What you have to do: Check each line of the records below for the word "labels" and copy those where it appears.

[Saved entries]
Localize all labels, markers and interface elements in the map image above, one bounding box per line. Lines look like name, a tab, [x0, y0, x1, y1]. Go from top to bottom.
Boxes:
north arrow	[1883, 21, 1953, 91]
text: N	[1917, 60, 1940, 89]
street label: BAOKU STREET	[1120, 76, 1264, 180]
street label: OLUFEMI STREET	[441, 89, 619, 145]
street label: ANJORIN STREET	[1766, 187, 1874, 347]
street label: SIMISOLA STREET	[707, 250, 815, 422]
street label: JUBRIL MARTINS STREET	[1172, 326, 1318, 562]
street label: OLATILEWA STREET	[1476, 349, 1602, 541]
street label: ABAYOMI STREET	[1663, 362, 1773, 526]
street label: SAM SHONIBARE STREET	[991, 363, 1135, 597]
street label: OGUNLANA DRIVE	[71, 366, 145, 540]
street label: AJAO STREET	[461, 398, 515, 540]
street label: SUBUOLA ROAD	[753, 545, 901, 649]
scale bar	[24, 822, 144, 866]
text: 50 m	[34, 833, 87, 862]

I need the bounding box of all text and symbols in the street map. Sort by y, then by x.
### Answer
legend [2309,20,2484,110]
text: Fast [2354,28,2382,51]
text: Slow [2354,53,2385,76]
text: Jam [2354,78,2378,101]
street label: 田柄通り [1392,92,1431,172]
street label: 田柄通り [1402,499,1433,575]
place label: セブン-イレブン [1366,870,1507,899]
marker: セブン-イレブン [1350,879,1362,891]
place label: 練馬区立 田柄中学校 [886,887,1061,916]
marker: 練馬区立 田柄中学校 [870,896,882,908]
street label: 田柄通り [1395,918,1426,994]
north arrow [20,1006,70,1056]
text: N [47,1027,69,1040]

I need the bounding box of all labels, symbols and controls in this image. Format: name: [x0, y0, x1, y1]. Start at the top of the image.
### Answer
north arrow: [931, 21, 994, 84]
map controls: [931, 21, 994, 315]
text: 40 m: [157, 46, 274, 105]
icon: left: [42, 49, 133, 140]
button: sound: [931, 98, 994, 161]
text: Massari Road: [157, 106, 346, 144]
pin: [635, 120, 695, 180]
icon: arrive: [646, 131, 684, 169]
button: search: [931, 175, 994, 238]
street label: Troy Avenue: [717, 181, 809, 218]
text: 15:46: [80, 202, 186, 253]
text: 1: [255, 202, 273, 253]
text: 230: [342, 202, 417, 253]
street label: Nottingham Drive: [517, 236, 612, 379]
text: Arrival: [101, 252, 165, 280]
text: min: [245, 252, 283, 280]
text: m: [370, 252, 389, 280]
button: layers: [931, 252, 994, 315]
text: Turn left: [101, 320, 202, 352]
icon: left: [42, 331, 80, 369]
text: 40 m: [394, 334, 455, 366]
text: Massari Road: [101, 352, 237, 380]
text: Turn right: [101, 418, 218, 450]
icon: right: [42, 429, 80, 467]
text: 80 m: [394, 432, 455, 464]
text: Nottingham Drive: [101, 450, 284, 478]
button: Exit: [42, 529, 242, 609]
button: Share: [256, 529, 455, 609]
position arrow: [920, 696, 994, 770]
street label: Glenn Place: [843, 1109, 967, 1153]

Answer area:
Localize all labels, markers and interface elements in the map image above, one bounding box per line. Lines look like name, a tab, [x0, y0, x1, y1]. Go from top to bottom.
I need the bounding box of all labels, symbols and controls in this image. Format: name: [x0, y0, x1, y1]. Start at the top of the image.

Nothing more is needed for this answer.